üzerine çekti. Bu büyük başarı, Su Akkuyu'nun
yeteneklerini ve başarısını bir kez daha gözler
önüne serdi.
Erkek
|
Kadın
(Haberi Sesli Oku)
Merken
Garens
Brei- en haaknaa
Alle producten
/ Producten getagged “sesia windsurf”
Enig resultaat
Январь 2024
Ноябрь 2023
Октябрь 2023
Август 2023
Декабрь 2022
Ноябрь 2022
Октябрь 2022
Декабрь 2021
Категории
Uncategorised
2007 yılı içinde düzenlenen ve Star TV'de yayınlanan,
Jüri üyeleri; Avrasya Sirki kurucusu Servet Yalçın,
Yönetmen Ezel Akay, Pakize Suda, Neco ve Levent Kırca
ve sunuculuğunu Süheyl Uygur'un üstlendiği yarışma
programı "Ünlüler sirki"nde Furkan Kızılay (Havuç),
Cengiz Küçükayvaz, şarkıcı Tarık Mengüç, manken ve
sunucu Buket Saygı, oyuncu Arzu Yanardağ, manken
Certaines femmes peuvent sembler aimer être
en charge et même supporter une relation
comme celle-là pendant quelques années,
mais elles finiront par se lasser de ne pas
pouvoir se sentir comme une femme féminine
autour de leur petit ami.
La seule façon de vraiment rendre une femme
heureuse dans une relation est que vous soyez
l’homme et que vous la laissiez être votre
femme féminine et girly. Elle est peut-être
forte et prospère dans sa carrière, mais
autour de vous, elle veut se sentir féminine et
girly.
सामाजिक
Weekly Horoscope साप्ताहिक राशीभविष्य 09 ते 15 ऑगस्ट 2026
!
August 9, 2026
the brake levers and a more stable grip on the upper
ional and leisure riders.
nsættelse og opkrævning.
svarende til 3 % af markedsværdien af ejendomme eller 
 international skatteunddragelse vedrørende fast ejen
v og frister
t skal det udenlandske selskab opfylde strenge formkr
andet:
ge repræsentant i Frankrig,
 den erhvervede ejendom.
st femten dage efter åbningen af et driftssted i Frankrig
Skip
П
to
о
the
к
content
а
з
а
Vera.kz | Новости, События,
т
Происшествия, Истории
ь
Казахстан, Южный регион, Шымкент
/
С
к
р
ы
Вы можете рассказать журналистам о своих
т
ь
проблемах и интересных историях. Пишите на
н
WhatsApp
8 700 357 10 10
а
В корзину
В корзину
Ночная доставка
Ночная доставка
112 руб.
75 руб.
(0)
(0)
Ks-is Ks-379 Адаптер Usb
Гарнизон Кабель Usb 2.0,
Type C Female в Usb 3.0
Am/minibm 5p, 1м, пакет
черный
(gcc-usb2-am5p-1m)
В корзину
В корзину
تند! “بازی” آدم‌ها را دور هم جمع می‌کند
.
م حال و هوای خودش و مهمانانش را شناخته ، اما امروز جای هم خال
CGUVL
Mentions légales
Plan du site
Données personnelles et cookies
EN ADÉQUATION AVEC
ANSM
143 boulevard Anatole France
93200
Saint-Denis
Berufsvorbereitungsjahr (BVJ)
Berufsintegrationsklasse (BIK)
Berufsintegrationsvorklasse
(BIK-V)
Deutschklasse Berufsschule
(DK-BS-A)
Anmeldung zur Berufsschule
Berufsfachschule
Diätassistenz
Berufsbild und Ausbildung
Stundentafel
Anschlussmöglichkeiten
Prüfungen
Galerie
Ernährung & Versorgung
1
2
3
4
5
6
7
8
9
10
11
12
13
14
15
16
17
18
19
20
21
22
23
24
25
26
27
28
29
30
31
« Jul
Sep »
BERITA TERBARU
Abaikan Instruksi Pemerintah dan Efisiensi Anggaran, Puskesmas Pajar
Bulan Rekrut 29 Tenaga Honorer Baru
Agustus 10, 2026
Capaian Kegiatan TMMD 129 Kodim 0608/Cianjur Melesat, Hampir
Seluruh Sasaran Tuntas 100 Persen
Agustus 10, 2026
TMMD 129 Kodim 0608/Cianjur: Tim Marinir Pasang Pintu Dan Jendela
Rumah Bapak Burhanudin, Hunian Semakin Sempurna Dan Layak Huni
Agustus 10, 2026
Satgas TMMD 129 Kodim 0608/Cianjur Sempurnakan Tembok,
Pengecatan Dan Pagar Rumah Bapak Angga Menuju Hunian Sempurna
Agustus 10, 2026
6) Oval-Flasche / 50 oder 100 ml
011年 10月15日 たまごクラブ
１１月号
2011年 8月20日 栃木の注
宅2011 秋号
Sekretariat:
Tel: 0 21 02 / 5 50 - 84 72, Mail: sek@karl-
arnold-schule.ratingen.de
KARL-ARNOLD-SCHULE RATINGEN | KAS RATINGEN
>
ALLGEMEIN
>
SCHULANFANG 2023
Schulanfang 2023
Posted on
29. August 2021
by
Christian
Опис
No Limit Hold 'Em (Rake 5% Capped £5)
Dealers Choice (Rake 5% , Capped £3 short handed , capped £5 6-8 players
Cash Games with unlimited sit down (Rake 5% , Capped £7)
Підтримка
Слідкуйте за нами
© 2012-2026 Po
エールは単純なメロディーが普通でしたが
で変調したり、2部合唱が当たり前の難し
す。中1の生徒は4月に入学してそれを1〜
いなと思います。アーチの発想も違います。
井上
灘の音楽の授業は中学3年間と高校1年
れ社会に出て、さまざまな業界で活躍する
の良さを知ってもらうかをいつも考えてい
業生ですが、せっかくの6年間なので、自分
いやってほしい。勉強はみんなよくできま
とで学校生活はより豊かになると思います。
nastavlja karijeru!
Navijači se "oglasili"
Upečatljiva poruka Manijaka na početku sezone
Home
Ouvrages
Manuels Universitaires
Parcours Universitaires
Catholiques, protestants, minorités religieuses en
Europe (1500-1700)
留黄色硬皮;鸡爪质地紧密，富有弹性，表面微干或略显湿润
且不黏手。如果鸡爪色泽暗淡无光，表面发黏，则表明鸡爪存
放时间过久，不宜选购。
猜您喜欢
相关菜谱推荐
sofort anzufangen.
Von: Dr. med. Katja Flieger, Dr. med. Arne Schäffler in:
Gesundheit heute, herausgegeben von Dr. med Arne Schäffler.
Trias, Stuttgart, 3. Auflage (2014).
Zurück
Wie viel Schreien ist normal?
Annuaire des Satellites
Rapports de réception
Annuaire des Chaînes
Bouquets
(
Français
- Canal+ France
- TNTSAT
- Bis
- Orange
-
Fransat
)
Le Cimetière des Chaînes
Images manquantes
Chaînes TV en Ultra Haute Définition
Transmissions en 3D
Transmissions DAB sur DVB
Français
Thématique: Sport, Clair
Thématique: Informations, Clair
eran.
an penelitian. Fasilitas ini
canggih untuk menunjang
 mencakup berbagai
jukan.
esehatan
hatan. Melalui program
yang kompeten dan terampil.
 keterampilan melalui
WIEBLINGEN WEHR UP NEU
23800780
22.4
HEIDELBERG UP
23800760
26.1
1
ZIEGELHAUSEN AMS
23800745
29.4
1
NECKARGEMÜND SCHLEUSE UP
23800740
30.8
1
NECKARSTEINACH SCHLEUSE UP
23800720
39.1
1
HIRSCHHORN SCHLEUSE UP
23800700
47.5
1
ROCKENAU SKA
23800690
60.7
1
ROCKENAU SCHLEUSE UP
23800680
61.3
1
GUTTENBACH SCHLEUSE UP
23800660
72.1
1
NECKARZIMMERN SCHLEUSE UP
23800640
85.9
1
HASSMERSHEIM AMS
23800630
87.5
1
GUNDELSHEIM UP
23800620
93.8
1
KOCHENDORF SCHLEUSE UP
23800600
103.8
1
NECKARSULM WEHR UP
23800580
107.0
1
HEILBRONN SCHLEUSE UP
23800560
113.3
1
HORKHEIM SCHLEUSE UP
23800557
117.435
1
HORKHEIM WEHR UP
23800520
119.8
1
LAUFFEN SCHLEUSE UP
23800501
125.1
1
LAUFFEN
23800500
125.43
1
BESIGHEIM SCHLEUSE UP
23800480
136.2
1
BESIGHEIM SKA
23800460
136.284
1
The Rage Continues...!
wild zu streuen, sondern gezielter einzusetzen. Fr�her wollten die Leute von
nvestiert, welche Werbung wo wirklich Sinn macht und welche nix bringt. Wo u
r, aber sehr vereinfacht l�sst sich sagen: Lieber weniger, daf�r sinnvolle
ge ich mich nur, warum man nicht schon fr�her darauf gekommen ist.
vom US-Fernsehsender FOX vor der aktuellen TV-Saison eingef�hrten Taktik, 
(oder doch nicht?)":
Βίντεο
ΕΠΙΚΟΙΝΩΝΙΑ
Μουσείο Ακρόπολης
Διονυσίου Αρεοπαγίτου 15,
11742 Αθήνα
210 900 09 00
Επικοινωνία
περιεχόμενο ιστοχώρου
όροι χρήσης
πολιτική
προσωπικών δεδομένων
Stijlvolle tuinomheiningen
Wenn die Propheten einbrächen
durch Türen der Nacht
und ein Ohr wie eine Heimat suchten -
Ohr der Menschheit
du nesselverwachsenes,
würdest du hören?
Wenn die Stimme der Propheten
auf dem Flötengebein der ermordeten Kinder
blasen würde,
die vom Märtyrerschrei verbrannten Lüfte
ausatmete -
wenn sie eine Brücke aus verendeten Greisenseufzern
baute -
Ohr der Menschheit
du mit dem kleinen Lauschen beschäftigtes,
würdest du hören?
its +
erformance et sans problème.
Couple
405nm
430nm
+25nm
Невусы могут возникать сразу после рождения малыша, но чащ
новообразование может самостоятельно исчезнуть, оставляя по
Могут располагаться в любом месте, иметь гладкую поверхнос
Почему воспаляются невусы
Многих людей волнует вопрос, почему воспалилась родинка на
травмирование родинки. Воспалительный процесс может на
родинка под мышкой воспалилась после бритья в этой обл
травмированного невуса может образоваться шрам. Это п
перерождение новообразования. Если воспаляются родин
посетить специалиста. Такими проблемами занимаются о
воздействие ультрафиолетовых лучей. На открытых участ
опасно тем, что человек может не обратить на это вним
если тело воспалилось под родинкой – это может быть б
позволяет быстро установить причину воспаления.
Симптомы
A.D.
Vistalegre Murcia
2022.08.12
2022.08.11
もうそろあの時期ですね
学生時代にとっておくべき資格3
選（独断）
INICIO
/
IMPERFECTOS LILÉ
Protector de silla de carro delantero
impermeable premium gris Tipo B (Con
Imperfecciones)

++++++++

▸ Your goal: All that should appear in the response is the run of lines from the first line of the entries through the line containing "mais elles finiront par se lasser de ne pas", copied exactly.

▸ Solution:
üzerine çekti. Bu büyük başarı, Su Akkuyu'nun
yeteneklerini ve başarısını bir kez daha gözler
önüne serdi.
Erkek
|
Kadın
(Haberi Sesli Oku)
Merken
Garens
Brei- en haaknaa
Alle producten
/ Producten getagged “sesia windsurf”
Enig resultaat
Январь 2024
Ноябрь 2023
Октябрь 2023
Август 2023
Декабрь 2022
Ноябрь 2022
Октябрь 2022
Декабрь 2021
Категории
Uncategorised
2007 yılı içinde düzenlenen ve Star TV'de yayınlanan,
Jüri üyeleri; Avrasya Sirki kurucusu Servet Yalçın,
Yönetmen Ezel Akay, Pakize Suda, Neco ve Levent Kırca
ve sunuculuğunu Süheyl Uygur'un üstlendiği yarışma
programı "Ünlüler sirki"nde Furkan Kızılay (Havuç),
Cengiz Küçükayvaz, şarkıcı Tarık Mengüç, manken ve
sunucu Buket Saygı, oyuncu Arzu Yanardağ, manken
Certaines femmes peuvent sembler aimer être
en charge et même supporter une relation
comme celle-là pendant quelques années,
mais elles finiront par se lasser de ne pas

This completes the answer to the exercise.